*Quoted passage*.

Many signal processing problems involve signals that carry more geometric information than a scalar or complex number can represent cleanly. QSP addresses this by using quaternions as the native representation for signals that have spatial, rotational, or polarization structure.


The limits of scalar and complex representations

Classical DSP treats signals as sequences of real or complex numbers. This works well for:

  • Amplitude-modulated signals (real-valued)
  • Phase-modulated signals (complex-valued, using IQ representation)

It becomes strained for:

  • Signals from multi-axis sensors (e.g., 3-axis accelerometer, 3-axis magnetometer)
  • Polarized EM signals where the polarization state rotates in 3D
  • Orientation-sensitive signals where the spatial orientation of the sensor matters
  • Problems where phase and rotation must be represented simultaneously

The IQ (complex) representation handles one plane of phase rotation. When the signal geometry involves rotation in 3D space, or when polarization and orientation must be composed, a single complex number is insufficient.


Quaternions as a signal representation

Quaternions extend complex numbers to a four-dimensional algebra:

q = w + xi + yj + zk

where i, j, k are basis elements satisfying i² = j² = k² = ijk = -1.

Unit quaternions parameterize 3D rotations compactly and avoid the coordinate singularities (gimbal lock) that affect Euler angles. This makes them well-suited for:

  • Representing the orientation of a sensor platform
  • Encoding the polarization state of an EM wave in 3D
  • Composing phase rotations that occur in multiple planes simultaneously

Orientation

In navigation and sensing, orientation refers to the attitude of a rigid body relative to a reference frame. A unit quaternion encodes this orientation as a rotation, and quaternion multiplication composes rotations correctly.

The qsp-orientation package works in this domain: it ingests sensor data and produces quaternion-valued orientation estimates that track the platform's attitude over time.

*Given records*.
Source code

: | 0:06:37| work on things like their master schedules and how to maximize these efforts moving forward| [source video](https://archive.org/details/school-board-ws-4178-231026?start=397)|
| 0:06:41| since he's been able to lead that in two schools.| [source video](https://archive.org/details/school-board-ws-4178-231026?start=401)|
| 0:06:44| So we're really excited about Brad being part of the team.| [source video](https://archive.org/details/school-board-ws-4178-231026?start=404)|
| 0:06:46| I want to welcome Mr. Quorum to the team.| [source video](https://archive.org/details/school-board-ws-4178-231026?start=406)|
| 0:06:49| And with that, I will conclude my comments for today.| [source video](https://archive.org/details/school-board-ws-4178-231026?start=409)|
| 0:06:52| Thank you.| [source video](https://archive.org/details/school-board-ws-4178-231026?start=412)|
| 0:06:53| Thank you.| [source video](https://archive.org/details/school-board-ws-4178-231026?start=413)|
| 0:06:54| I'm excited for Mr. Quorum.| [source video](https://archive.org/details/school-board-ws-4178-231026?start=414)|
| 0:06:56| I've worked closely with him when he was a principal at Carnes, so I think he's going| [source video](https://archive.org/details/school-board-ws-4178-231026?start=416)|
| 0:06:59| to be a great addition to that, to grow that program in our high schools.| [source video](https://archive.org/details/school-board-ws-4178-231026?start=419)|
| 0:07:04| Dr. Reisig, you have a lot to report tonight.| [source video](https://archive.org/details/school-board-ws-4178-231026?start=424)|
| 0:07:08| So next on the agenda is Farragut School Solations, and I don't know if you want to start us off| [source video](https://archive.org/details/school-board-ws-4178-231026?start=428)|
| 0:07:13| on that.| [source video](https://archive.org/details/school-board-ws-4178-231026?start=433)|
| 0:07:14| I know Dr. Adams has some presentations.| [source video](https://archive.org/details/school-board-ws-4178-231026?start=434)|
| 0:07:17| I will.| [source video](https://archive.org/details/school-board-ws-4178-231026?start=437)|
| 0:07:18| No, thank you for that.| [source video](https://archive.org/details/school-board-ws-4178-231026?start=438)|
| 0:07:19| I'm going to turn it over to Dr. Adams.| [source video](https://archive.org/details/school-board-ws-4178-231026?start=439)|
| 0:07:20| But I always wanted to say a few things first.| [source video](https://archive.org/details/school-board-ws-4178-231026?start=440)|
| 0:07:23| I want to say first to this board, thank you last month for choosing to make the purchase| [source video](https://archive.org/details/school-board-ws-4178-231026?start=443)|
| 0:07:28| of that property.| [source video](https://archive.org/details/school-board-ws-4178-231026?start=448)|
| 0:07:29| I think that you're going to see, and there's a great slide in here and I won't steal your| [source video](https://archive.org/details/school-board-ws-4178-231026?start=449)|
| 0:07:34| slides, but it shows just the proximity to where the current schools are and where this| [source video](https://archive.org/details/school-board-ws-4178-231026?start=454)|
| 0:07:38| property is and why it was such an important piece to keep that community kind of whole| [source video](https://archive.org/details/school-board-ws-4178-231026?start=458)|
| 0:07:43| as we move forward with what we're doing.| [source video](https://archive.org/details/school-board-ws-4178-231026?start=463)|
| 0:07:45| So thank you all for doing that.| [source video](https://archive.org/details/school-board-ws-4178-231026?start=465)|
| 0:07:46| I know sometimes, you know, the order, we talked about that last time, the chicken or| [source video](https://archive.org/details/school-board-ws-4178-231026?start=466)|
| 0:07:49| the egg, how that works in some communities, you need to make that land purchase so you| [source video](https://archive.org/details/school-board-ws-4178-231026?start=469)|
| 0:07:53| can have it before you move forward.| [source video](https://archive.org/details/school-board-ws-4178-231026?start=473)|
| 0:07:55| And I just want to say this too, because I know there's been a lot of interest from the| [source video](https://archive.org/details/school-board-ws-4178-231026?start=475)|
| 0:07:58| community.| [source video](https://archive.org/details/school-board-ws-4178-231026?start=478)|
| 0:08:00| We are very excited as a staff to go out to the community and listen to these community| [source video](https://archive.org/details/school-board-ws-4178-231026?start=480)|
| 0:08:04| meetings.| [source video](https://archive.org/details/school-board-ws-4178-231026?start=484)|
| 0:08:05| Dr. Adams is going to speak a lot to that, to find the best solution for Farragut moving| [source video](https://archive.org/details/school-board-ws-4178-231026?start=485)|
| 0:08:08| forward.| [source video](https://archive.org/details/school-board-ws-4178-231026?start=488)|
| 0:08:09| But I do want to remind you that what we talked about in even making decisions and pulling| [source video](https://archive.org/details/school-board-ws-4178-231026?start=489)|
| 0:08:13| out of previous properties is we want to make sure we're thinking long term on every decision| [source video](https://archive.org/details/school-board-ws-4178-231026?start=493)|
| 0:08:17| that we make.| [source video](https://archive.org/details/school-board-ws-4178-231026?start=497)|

*Exercise 1*.
Put the lines of the records from the line with "0:06:37| work on" up to and including the line with "0:06:59| to be" into a JSON list of strings, one string per line, with blank lines left out.
*Exercise 2*.
Continue the text on quaternion signal processing from the point where it stops.
The text on quaternion signal processing and the records come from separate, unrelated sources.

*Exercise result 1*.
[
  ": | 0:06:37| work on things like their master schedules and how to maximize these efforts moving forward| [source video](https://archive.org/details/school-board-ws-4178-231026?start=397)|",
  "| 0:06:41| since he's been able to lead that in two schools.| [source video](https://archive.org/details/school-board-ws-4178-231026?start=401)|",
  "| 0:06:44| So we're really excited about Brad being part of the team.| [source video](https://archive.org/details/school-board-ws-4178-231026?start=404)|",
  "| 0:06:46| I want to welcome Mr. Quorum to the team.| [source video](https://archive.org/details/school-board-ws-4178-231026?start=406)|",
  "| 0:06:49| And with that, I will conclude my comments for today.| [source video](https://archive.org/details/school-board-ws-4178-231026?start=409)|",
  "| 0:06:52| Thank you.| [source video](https://archive.org/details/school-board-ws-4178-231026?start=412)|",
  "| 0:06:53| Thank you.| [source video](https://archive.org/details/school-board-ws-4178-231026?start=413)|",
  "| 0:06:54| I'm excited for Mr. Quorum.| [source video](https://archive.org/details/school-board-ws-4178-231026?start=414)|",
  "| 0:06:56| I've worked closely with him when he was a principal at Carnes, so I think he's going| [source video](https://archive.org/details/school-board-ws-4178-231026?start=416)|",
  "| 0:06:59| to be a great addition to that, to grow that program in our high schools.| [source video](https://archive.org/details/school-board-ws-4178-231026?start=419)|"
]

*Exercise result 2*.
Phase

In signal processing, phase encodes the offset of a sinusoidal signal in time. The classical representation uses a complex exponential. In QSP, phase can be generalized to encode rotation in a higher-dimensional space — for example, when the signal occupies a 3D signal space rather than a 2D one.

The qsp-fft package handles spectral analysis in this framework, and qsp-modulation works with phase-space signal representations.


Polarization

Polarization describes the orientation of the oscillation of a wave (e.g., an EM field vector) relative to its direction of propagation. Linear, circular, and elliptical polarization states can be represented as points in a geometric space. Quaternions provide a natural representation for the full polarization state, including transitions between states.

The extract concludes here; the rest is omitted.